### INFORMATION GIVEN

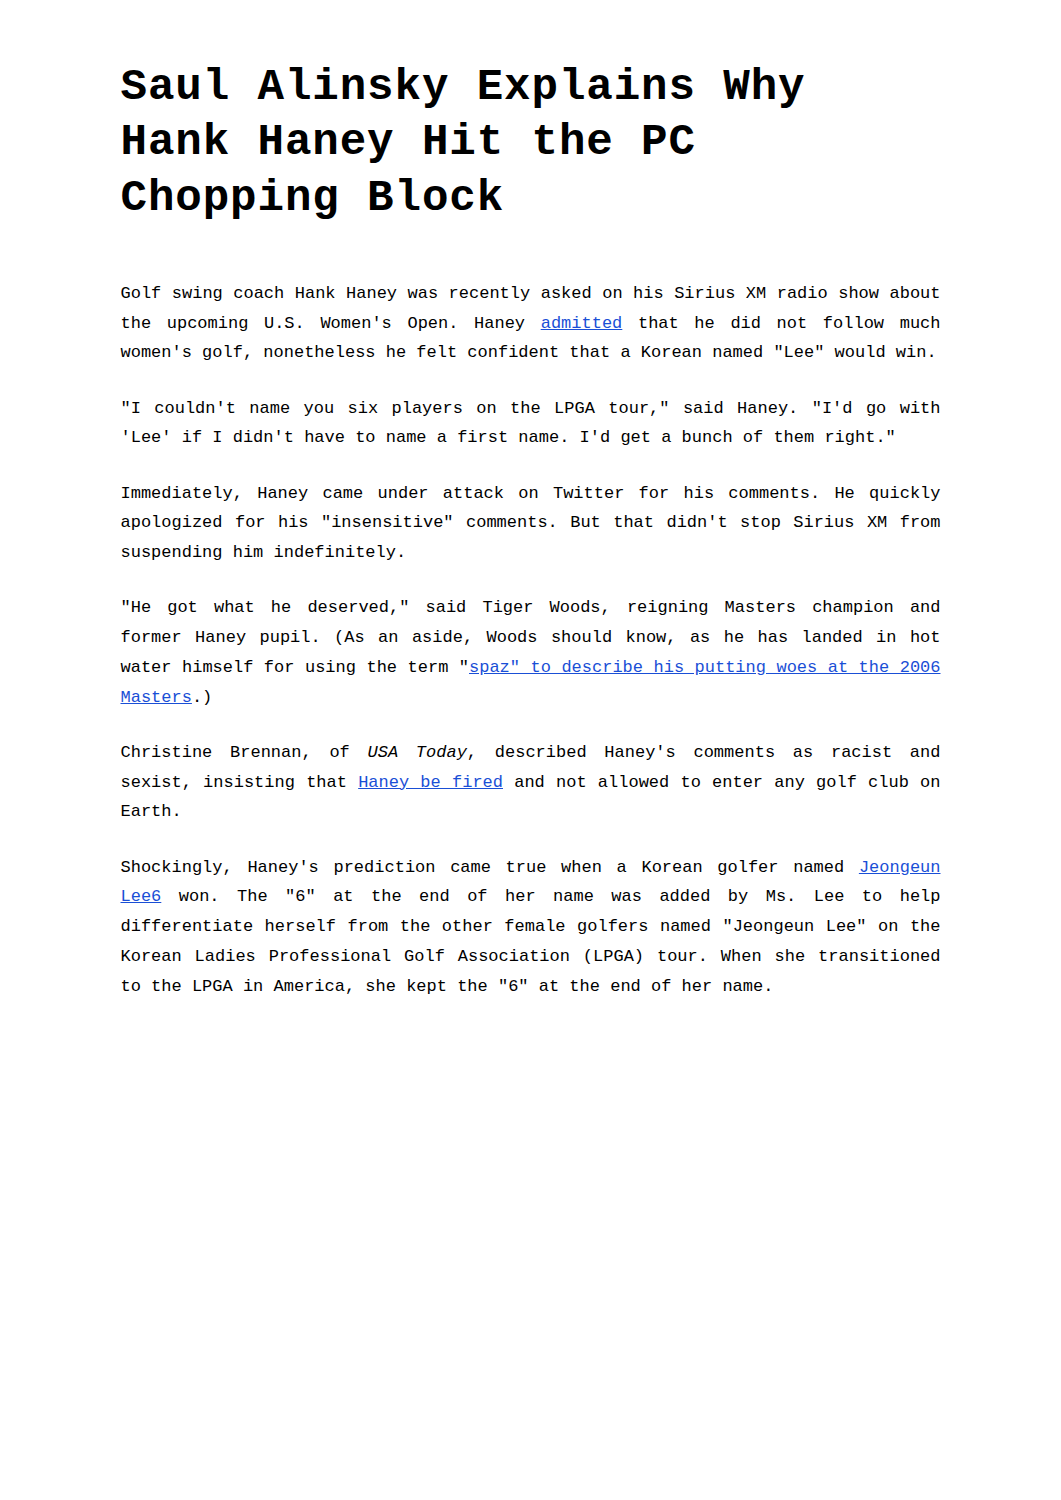Saul Alinsky Explains Why Hank Haney Hit the PC Chopping Block
Golf swing coach Hank Haney was recently asked on his Sirius XM radio show about the upcoming U.S. Women's Open. Haney admitted that he did not follow much women's golf, nonetheless he felt confident that a Korean named "Lee" would win.
"I couldn't name you six players on the LPGA tour," said Haney. "I'd go with 'Lee' if I didn't have to name a first name. I'd get a bunch of them right."
Immediately, Haney came under attack on Twitter for his comments. He quickly apologized for his "insensitive" comments. But that didn't stop Sirius XM from suspending him indefinitely.
"He got what he deserved," said Tiger Woods, reigning Masters champion and former Haney pupil. (As an aside, Woods should know, as he has landed in hot water himself for using the term "spaz" to describe his putting woes at the 2006 Masters.)
Christine Brennan, of USA Today, described Haney's comments as racist and sexist, insisting that Haney be fired and not allowed to enter any golf club on Earth.
Shockingly, Haney's prediction came true when a Korean golfer named Jeongeun Lee6 won. The "6" at the end of her name was added by Ms. Lee to help differentiate herself from the other female golfers named "Jeongeun Lee" on the Korean Ladies Professional Golf Association (LPGA) tour. When she transitioned to the LPGA in America, she kept the "6" at the end of her name.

### THE PROBLEM
Transcribe the records above verbatim. Do not carry over any picture.

### TASK RESULT
Saul Alinsky Explains Why Hank Haney Hit the PC Chopping Block
Golf swing coach Hank Haney was recently asked on his Sirius XM radio show about the upcoming U.S. Women's Open. Haney admitted that he did not follow much women's golf, nonetheless he felt confident that a Korean named "Lee" would win.
"I couldn't name you six players on the LPGA tour," said Haney. "I'd go with 'Lee' if I didn't have to name a first name. I'd get a bunch of them right."
Immediately, Haney came under attack on Twitter for his comments. He quickly apologized for his "insensitive" comments. But that didn't stop Sirius XM from suspending him indefinitely.
"He got what he deserved," said Tiger Woods, reigning Masters champion and former Haney pupil. (As an aside, Woods should know, as he has landed in hot water himself for using the term "spaz" to describe his putting woes at the 2006 Masters.)
Christine Brennan, of USA Today, described Haney's comments as racist and sexist, insisting that Haney be fired and not allowed to enter any golf club on Earth.
Shockingly, Haney's prediction came true when a Korean golfer named Jeongeun Lee6 won. The "6" at the end of her name was added by Ms. Lee to help differentiate herself from the other female golfers named "Jeongeun Lee" on the Korean Ladies Professional Golf Association (LPGA) tour. When she transitioned to the LPGA in America, she kept the "6" at the end of her name.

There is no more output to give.